Pot hunting and destruction of Pueblo sites by settlers had become notorious in the decades before the law was signed. It explicitly outlawed looting, although pot hunters remain a concern today. "A lot of places are still around today only because of (the Antiquities Act)," McManamon says.
"Archaeology is a field in transition," says archaeologist Stephen Plog of the University of Virginia. "There still are excavations in areas around parks, but very little in the parks themselves."
High-tech research
At Chaco Canyon, where Plog has worked, a typical pattern was followed. American Museum of Natural History and National Geographic Society-backed excavations took place in the 1920s. There were federal work projects to build facilities in the 1930s and more park service-directed excavations from the 1950s to 1970s. After that, major digging efforts halted as Native Americans' demands for a voice at the table became a central concern.
"Archaeology has been forced to grapple with issues it ignored for too long, and you can really see that at the parks," says Plog, who heads the Chaco Digital Initiative, an effort to digitize archives of archaeological digs at the monument and put them online.
In fields from cuneiform studies to Inca studies, archaeologists are pursuing these consolidating activities, he says.
Looking at old excavation records with a modern eye can uncover new findings, Plog says.

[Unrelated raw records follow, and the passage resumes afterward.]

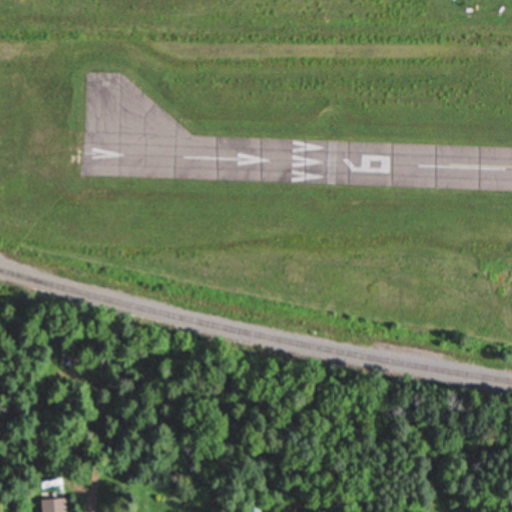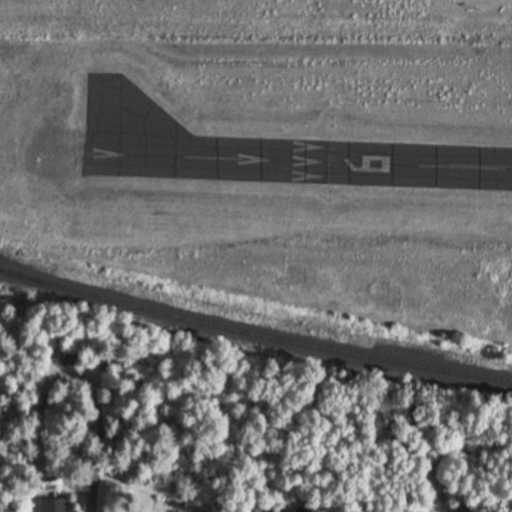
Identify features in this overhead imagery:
airport: (265, 132)
airport runway: (306, 161)
park: (349, 288)
railway: (254, 334)
building: (53, 502)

At Chaco's Pueblo Bonito, a 600-room ruin that once housed perhaps 1,200 people, records from the 1890s are still yielding clues.
Compiled by 19th-century archaeologist George Pepper, archival records showed that 20 burials at the site considered haphazard may have had a deeper meaning. Pepper's notes showed the bodies were buried with care but, most unusually, were dismembered.

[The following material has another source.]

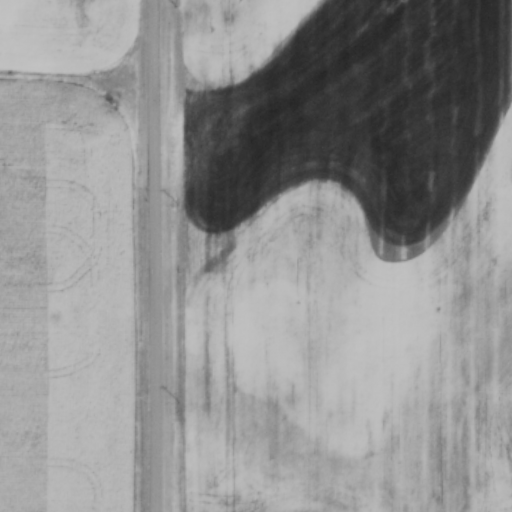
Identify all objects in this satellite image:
road: (154, 256)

Such a practice is more reminiscent of how Central American cultures of the time, such as the Classic Maya, buried their nobility, rather than the normal Native American burials then.
"(The burials) suggest some people had higher status at Chaco," Plog says. That contrasts with the prevailing view of Chaco as an egalitarian society.
Using technology, such as ground-penetrating radar, to get more out of archaeological sites without destroying anything is a trend at the national monuments today, McManamon says.
"Don't worry, we haven't run out of archaeological sites or archaeological questions," he says.
"But we have the (Antiquities) Act to thank for allowing us to think there will be archaeologists to answer those questions 100 years from now."